Disregarding the Best Interest of the Child: Licenses to Discriminate In Child Welfare Services

Human Rights Campaign

Executive Summary

Seven states, including five states in the last three years, have passed laws allowing taxpayer-funded child welfare programs (adoption and foster care services) to pick and choose to whom they provide the services the government has paid them to provide. All of these laws allow agencies to refuse to work with LGBTQ people, and some also allow them to refuse various medical treatments to LGBTQ children in their care. These bills are unconscionable, and they are unnecessary. This brief explains why.

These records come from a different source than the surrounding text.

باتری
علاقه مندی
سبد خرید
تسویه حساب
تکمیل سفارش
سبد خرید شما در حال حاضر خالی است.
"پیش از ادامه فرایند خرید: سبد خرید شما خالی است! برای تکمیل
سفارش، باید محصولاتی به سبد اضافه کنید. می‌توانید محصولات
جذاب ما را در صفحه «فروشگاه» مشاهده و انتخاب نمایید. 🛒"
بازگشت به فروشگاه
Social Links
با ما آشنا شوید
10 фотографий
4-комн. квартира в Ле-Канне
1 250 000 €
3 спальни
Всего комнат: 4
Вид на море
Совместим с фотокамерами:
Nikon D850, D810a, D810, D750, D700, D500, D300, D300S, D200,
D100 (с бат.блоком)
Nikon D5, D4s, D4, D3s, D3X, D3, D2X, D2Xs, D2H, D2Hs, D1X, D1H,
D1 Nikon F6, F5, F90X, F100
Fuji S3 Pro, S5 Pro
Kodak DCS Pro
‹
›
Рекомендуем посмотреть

Not in the Best Interest of Children

It isn’t in the best interest of a child to deny them a qualified, loving family simply because that family doesn’t share all of the tenets of the placing agency’s faith, and it certainly isn’t in the best interest of an LGBTQ child to be denied medical treatment, or subjected to abusive discredited practices like “conversion therapy”, because the host family or child welfare agency wants to change a child’s LGBTQ identity.

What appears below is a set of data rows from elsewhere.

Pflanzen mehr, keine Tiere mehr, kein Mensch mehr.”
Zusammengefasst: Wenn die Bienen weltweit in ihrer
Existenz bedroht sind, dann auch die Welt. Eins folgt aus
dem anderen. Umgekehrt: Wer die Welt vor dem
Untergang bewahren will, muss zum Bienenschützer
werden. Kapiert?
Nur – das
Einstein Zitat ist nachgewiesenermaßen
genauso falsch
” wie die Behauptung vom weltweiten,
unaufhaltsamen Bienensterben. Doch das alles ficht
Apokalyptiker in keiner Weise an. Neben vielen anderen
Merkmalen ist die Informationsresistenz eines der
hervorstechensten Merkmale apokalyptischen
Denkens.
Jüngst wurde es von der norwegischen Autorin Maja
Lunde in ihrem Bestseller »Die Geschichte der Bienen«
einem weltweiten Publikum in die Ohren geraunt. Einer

Limiting the Pool of Potential Parents

Children in care need parents. Same-sex couples and LGBTQ individuals are eager to become those parents. In allowing these individuals to be excluded from the pool of prospective parents for discriminatory reasons is harmful to children in care — and leads to taxpayers footing the bill for the consequences of this discrimination. Having more qualified, loving parents in that pool serves to help the children who are waiting for families. Over 100,000 children in the U.S. foster care system are in need of a permanent, adoptive family. An estimated 2 million LGBTQ adults are interested in adoption.

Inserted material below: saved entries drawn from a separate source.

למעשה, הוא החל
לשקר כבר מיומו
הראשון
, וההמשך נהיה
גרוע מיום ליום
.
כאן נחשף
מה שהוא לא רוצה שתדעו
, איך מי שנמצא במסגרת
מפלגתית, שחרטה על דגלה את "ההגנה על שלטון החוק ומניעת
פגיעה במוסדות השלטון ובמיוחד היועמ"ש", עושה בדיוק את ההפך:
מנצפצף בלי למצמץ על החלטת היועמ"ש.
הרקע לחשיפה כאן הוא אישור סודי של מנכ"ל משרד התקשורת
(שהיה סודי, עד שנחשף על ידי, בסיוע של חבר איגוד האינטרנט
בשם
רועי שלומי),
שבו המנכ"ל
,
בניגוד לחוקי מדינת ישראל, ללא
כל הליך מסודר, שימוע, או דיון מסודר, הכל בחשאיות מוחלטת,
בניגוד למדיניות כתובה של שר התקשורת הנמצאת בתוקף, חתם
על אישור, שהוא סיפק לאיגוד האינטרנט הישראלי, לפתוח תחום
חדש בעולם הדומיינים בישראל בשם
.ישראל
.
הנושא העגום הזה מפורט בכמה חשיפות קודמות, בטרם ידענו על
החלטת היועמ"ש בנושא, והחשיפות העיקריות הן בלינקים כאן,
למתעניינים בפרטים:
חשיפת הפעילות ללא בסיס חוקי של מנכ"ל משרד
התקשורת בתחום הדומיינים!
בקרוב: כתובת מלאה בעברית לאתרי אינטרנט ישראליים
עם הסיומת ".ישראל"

Not Necessary for the State to Continue to Provide Services

The number of children served by these agencies is often quite significant and some agencies have falsely claimed that without them, the children will have a harder time being matched with families, and as a result, they will spend a longer period of time in care.

Religious Organizations’ Religious Rights Are Not Infringed By the Status Quo

Religious organizations who engage in child welfare work are entitled to their religious viewpoints, and the state cannot and should not be legislating on matters of faith. However, when engaged in a taxpayer-funded activity, such as when the state awards a contract to care for children who are wards of the state in a foster care or preadoptive setting, every state contractor should be required to do the job without picking and choosing to whom they provide services they have been paid by the government to deliver. These children are the state’s responsibility, and they should not be subjected to discrimination or denial of necessary services simply because the state has delegated the responsibility to care for them to a provider.

Discriminating At the Taxpayers’ Expense

Bills permitting discrimination by child welfare agencies are simply one more effort to write anti-LGBTQ discrimination into law. These bills are not supported by the larger adoption community or by mental health professionals. Discriminating against qualified prospective parents using taxpayer dollars does a disservice both to the children who need homes and to the entire state; and allowing those charged with a child’s care to discriminate against a child is simply unconscionable.